Nitrous oxide, produzido pelo uso de fertilizantes, pode afetar bactérias do solo. Pesquisadores do MIT mostraram que o N2O pode influenciar comunidades microbianas ao redor das raízes, mudando quais linhagens crescem mais.
O estudo avaliou como o N2O reage com micróbios que ajudam as plantas a adquirir nutrientes e a se proteger de patógenos. A pesquisa indica que cerca de 30% das bactérias com genomas sequenciados podem sofrer toxicidade pelo gás.
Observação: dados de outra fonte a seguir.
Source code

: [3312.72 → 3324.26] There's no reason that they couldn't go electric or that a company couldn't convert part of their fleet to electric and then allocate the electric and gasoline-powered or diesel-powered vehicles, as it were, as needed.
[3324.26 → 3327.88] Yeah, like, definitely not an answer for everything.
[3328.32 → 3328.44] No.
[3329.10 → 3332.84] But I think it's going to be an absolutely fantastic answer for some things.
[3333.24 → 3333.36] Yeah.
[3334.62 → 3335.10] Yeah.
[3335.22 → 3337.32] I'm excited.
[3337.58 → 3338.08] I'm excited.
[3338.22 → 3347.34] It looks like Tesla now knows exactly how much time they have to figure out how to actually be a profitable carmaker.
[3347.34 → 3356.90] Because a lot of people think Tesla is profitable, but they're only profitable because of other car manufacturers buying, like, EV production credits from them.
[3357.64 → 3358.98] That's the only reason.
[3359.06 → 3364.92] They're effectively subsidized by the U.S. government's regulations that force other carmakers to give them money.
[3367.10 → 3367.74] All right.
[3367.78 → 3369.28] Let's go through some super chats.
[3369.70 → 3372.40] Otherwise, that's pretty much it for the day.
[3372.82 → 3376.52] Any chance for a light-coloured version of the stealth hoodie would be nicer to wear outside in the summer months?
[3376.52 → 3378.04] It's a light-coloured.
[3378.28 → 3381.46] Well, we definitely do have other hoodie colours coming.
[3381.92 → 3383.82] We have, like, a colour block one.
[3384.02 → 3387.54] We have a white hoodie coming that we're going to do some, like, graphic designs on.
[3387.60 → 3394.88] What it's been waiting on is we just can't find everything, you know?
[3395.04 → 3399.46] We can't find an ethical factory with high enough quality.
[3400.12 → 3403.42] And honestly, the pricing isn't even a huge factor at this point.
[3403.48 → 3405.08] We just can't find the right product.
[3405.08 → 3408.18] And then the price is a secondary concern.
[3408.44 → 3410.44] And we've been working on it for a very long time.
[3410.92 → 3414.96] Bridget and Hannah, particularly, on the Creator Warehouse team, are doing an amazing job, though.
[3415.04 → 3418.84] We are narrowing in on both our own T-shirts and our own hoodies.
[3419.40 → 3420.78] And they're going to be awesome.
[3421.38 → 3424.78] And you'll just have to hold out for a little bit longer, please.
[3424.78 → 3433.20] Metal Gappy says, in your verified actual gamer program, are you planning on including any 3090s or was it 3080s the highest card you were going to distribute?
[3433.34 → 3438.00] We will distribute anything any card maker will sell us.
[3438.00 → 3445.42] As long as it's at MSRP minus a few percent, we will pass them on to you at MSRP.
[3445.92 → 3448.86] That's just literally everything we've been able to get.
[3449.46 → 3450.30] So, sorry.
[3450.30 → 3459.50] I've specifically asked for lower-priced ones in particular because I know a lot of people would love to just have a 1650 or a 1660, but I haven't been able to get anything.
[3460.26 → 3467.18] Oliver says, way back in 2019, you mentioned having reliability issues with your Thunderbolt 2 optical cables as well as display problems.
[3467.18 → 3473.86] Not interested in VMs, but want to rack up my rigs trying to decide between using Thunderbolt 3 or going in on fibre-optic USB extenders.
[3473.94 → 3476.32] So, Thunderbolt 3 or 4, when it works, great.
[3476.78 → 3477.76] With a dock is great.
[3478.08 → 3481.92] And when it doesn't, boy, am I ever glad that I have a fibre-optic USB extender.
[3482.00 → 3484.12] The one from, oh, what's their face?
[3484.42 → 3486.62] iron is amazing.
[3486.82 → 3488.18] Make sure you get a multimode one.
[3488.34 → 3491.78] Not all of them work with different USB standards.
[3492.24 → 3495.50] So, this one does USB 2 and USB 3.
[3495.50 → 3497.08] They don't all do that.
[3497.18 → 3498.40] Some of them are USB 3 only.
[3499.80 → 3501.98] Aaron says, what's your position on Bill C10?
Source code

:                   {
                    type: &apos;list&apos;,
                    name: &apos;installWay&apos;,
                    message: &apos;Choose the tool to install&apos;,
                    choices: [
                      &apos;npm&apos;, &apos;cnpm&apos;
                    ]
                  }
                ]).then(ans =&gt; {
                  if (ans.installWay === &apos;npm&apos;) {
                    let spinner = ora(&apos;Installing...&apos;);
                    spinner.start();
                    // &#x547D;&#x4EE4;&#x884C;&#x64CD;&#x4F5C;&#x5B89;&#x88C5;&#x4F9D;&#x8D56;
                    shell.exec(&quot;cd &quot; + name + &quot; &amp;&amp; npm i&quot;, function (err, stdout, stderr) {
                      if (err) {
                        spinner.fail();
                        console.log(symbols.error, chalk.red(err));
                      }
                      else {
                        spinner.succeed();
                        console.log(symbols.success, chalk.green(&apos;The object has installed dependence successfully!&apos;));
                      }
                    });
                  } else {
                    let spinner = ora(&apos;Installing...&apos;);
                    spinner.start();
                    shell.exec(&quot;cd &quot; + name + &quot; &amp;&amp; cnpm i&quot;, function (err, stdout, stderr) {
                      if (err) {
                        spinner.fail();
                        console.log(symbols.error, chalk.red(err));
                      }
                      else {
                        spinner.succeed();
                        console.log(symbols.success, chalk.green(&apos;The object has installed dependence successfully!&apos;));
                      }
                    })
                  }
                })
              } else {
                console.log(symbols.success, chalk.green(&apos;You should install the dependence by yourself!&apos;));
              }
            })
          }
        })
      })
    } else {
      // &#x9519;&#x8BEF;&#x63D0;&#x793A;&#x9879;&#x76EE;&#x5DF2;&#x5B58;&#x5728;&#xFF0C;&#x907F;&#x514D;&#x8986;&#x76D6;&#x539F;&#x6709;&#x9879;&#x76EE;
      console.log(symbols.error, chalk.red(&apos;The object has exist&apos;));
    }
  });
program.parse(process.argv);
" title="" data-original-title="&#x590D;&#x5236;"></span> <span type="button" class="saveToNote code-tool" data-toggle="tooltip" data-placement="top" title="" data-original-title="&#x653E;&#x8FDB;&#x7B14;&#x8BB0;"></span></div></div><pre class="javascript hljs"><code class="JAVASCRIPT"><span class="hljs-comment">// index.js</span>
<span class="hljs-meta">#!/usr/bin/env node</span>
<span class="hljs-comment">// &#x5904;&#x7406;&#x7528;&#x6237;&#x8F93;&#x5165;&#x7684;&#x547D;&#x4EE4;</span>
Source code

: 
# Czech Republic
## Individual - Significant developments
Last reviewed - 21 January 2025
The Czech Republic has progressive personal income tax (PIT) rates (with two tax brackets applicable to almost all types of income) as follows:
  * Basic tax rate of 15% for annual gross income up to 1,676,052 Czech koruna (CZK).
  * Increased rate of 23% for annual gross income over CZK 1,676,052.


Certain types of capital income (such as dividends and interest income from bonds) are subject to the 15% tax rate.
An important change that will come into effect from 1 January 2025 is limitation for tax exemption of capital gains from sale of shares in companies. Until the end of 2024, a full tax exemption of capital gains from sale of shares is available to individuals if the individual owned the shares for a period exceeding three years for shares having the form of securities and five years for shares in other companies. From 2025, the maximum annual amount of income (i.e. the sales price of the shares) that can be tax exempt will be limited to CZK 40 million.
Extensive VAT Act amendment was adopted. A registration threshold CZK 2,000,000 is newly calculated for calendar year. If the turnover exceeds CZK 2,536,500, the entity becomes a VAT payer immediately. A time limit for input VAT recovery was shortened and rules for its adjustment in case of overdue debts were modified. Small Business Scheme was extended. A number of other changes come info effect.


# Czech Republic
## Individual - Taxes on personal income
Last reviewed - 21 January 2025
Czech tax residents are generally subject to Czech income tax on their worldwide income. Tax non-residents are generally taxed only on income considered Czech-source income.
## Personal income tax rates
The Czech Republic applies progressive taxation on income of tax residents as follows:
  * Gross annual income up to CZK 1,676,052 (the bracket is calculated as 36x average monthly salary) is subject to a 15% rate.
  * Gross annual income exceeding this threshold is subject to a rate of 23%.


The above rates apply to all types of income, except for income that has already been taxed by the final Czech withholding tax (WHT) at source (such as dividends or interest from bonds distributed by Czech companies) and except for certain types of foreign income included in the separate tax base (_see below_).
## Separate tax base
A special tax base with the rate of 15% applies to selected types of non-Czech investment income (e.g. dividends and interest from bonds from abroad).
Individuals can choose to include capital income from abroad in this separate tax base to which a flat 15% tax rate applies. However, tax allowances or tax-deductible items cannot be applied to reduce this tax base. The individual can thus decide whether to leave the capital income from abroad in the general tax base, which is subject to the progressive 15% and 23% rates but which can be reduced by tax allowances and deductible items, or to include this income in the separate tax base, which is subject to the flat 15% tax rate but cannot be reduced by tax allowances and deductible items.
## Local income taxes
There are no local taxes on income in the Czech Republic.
Autores do trabalho, Darcy McRose e Philip Wasson, publicaram as descobertas na revista mBio. A pesquisa parte de experimentos em laboratório para entender possíveis impactos práticos na agricultura.
Em cenários agrícolas, picos de N2O ocorrem com fertilização, chuva e degelo. Os autores ressaltam que os experimentos de laboratório são apenas o primeiro passo para entender efeitos no solo e no microbioma da rizosfera.
Do laboratório à fazenda
Em *Pseudomonas aeruginosa*, a remoção de uma enzima dependente de B12 deixou a bactéria sensível ao N2O, prejudicando seu crescimento. Em comunidades sintéticas de Arabidopsis thaliana, vários micróbios da raiz também mostraram sensibilidade ao gás.
Quando micróbios sensíveis convivem com bactérias produtoras de N2O, o crescimento de ambos pode ser prejudicado. Os resultados sugerem que microrganismos que produzem N2O influenciam seus vizinhos na rizosfera.
Os pesquisadores afirmam que a produção de N2O pode moldar as comunidades microbianas do solo, o que, se confirmado em campo, pode orientar práticas de manejo, como a temporização de irrigação e fertilização para proteger o equilíbrio microbiano.
Com a continuidade dos estudos, a equipe pretende buscar sinais de exposição ao N2O por meio de sequenciamento genômico e investigar se certas bactérias resistem ao gás, influenciando decisões agrícolas.